I previously posted about insurance companies and the EOB. I’ve been thinking more and more about this issue and have come to the conclusion that physicians must band together and file class action lawsuits against insurance companies in order to collect the reimbursements that they legally deserve. If you take a closer look at the dynamic between insurance companies and physicians, you will find that it is heavily skewed in favor of the insurance company.
Here is typically what happens. A patient sees a physician who has an agreement in place with an insurance company. The physician sends the bill or claim to the insurance company, and the insurance company remits payment along with an EOB. One hundred percent of the time, the insurance company does not pay the full amount of the bill. The physician typically accepts the payment and does not bother with trying to collect more. When the insurance company denies the claim, the physician may try to collect payment and resubmit the claim. But typically there is a huge loss by the physician who does not have expertise in collecting payment.

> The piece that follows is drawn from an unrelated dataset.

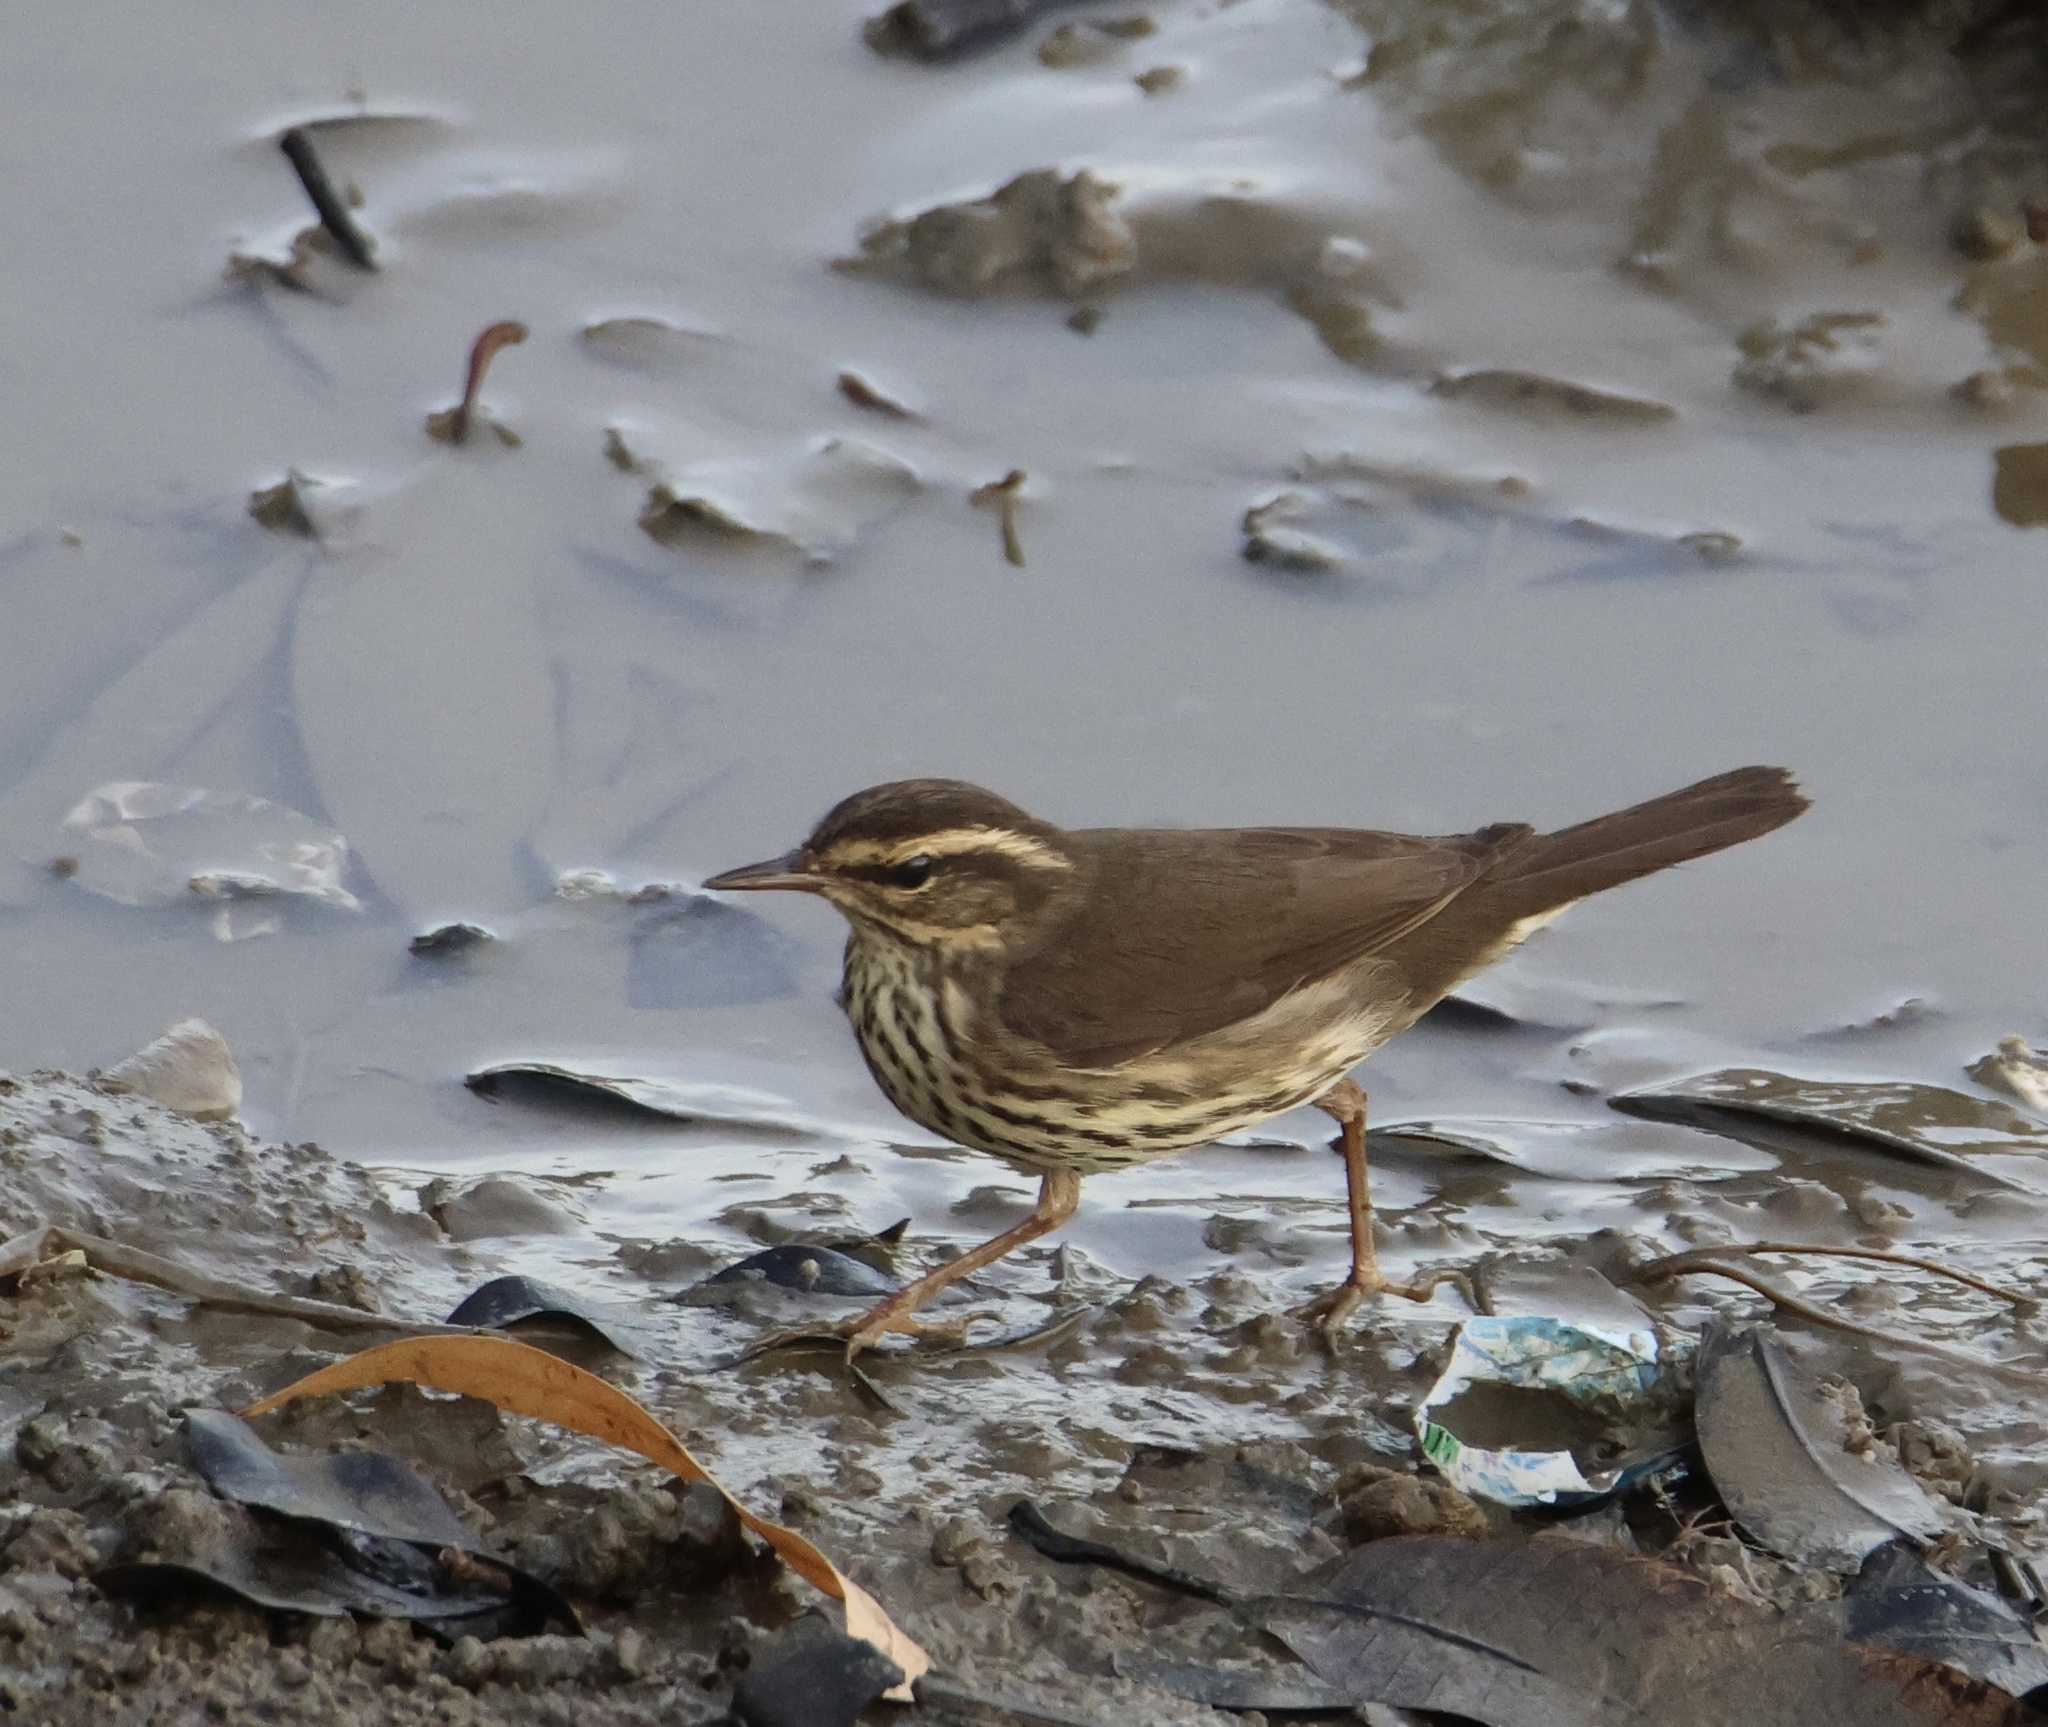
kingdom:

If you look closely at this you will find that essentially the insurance company short changes the doctor and does not pay the full bill. In any other consumer-vendor interaction, it would be a violation of payment contract. This would be equivalent to going out to dinner and then paying half the bill instead of the whole thing. I’ve never thought of doing that, and I doubt many readers have. In those situations, it would clearly be unacceptable. We know it, and the restaurant would know it.

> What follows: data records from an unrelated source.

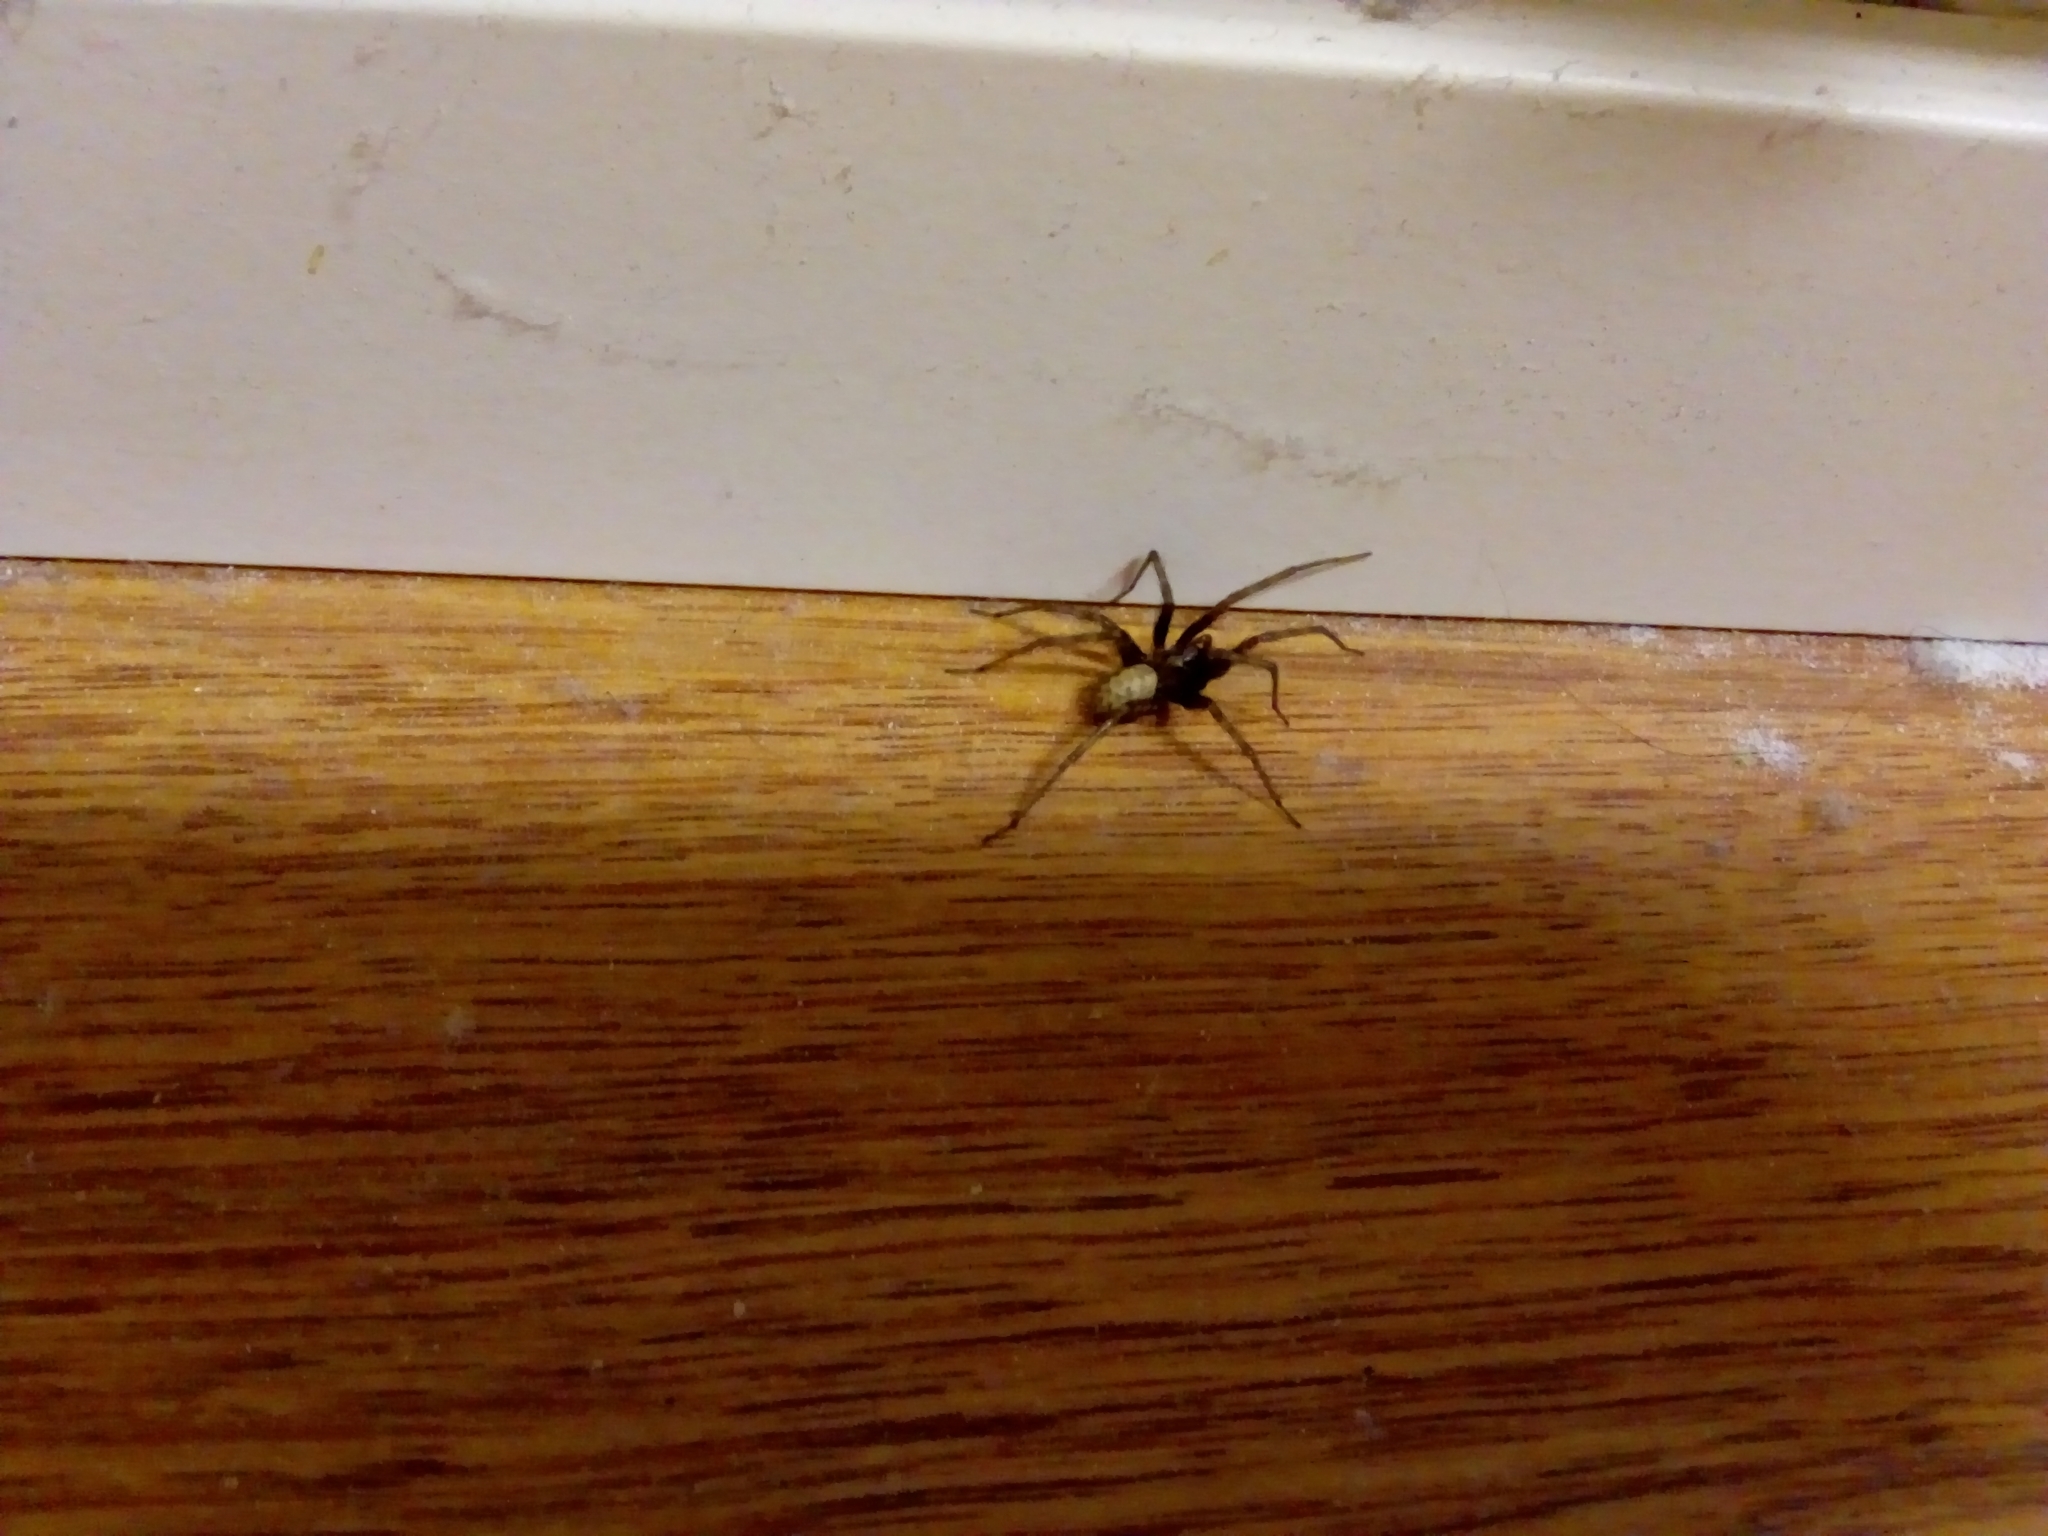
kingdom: Animalia
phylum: Arthropoda
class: Arachnida
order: Araneae
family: Agelenidae
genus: Tegenaria
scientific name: Tegenaria domestica
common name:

What makes it any different if a doctor is not paid the amount of his bill? One could argue that doctors provide a community service, and that, if a patient is getting a free ride by the doctor, that is not such a bad thing. However, the reality is that it is the insurance company getting a free ride, not the patient.
What is going to change the system? Class action lawsuits. In my next post I will highlight some examples of how this could all work.
One could argue that taking such action would essentially bankrupt insurance companies and break the healthcare system. If I had to choose between squeezing doctors or insurance companies, you know who I would choose.